Cultura

Na cama com Drummond

Redação DM

Publicado em 10 de outubro de 2015 às 21:40 | Atualizado há 8 meses

Acordo na noite. Apavorada com algum assunto dito em segredo no meio de um sonho. Acordo suando com a realidade ainda a dizer algo aos olhos sem eu ver. Pareço cansada de regressar, como se viesse de pé no chão do plano dos sonhos até os panos que servem de lençol por sobre a cama. Olho pro lado. Lá está Drummond deitado me fitando o corpo naturalmente pelado. A bunda semi-tampada pela coberta. Ele meche um pouco e rompe qualquer sombra de silêncio. Estranhamente vai dizendo bundamel bundalis bundacor – e sua voz vai aumentando de tamanho – bundamor bundalei bundalor bundanil bundapão bunda de mil versões, pluribunda unibunda – e sua voz vai dobrando o tamanho – bunda em flor bunda em albunda lunar e sol bundabarril.

Eu sem jeito, olhando de lado do corpo, com o olho todo fechado. Acordei no meio da noite depois de já ter acordado, agora desperta a mil. Tirava o sonho dos olhos e via que o poeta Carlos rodava o dedo por sobre o lençol de seda e me olhava com o lado do corpo. Em um amor natural, sei, que o que passa na cama é segredo de quem ama. Ai, cama, canção de cuna, dizia Carlitos por cima do óculos todo afetivo, ativo. Dorme, menina, nanana, dorme a onça suçuarana, dorme a cândida vagina, dorme a última sirena ou a penúltima… O pênis dorme , puma, americana fera exausta.

Carlos Drummond de Andrade me parecia bem antes um poeta muito menos saliente, muito menos safado. Parecia que a revolução dos versos só tendia pro lado mais puro da poesia, ou seja, a movimentação que cada verso pode fazer. Mas dentro de Drummond cabem os sentimentos do mundo e estes não se limitam a revoltas ou revoluções. O tesão, a tara e a vontade de falar de sexo também é um sentimento em comum dos cidadãos, agora entendo. Drummond tem muito mais do que uma rosa para dar ao povo. Tem um dedo do meio em riste para enfiar, girar e tirar e colocar outra vez. Agora eu sei.

Sem triscar os lábios ele me beija com uma história. A língua girava no céu da boca. Girava! Eram duas bocas, no céu único. Ele me beija e não sinto se quer um toque por trás da nuca ou um carinho na parte esquerda do rosto. O sexo desprendera-se de sua fundação, errante imprimia-nos seus traços de cobre. Eu, ela, elaeu. Eleeu, eu ele. Ele me lia. Lê eu e eu leio-o. Os dois nos movíamos posuídos, trepassados, eleu. A posse resultava de ação e doação, nem nos somava. Consumia-nos em piscina de aniquilamento. Soltos, fálus e vulva no espaço cristalisno, vulva e fálus em fogo, em núpcia, emancipados em nós. Pedi um pouco de calma. Parecia que ele havia avançado o sinal vermelho da minha cara envergonhada. Peço um tempo pra girar dentro da minha cabeça e ele faz que sim.

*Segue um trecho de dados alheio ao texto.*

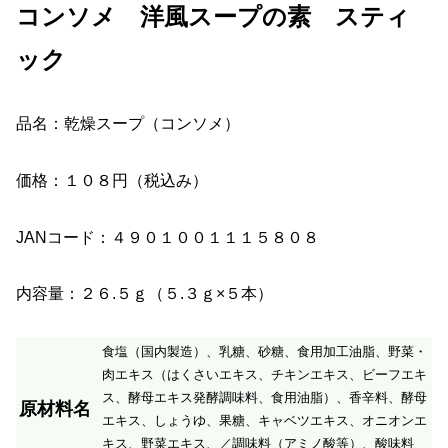
コンソメ 洋風スープの素 スティ
ック
品名：乾燥スープ（コンソメ）
価格：１０８円（税込み）
JANコード：４９０１００１１１５８０８
内容量：２６.５ｇ（５.３ｇ×５本）
食塩（国内製造）、乳糖、砂糖、食用加工油脂、野菜・
肉エキス（はくさいエキス、チキンエキス、ビーフエキ
ス、酵母エキス発酵調味料、食用油脂）、香辛料、酵母
原材料名
エキス、しょうゆ、果糖、キャベツエキス、オニオンエ
キス、野菜エキス、／調味料（アミノ酸等）、酸味料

Acordei eu, olhando pro Drummond e não saiba se sucumbia aos versinhos de pé do ouvido ou fazia de moça estranha, dessas que leva segredo pra cama e se amarra em si mesma. Ele dizia que o que se passa na cama fica na cama entre o alguém e o outro alguém que se ama e pronto. Mas ainda os olhos permaneciam mareados. Eu sabia que muito das minhas vontades adivinham da mistura do sono com algo que eu estava por ler. Fui caindo na real e saindo da foca dos sonhos. Quando li o livro Angústia, do Graciliano Ramos, eu sonhei por vários séculos que estava preso naquele personagem de idéias fixas e de movimentos rotineiros. Passei a sonhar com cordas, com o ranger de portas e com o sol posicionado por anos no mesmo lugar. Agora acordo e vou até a estante, escolho o livro que deixei agorinha por ali. O Amor Natural, de Carlos Drummond de Andrade. O marca página na 45 no poema Sugar e ser Sugado pelo Amor. Abro e leio com atenção enquanto me deito na cama.

Sugar e ser sugado pelo amor

no mesmo instante boca milvalente

o corpo dois em um o gozo pleno

que não pertence a mim nem te pertence

um gozo de fusão difusa transfusão

lamber o chupar o ser chupado

no mesmo espasmo

é tudo boca boca boca boca

sessenta e nove vezes boqulíngua.

Durmo outra vez. Lá está Drummond fazendo círculos no lençol com seu dedo indicador.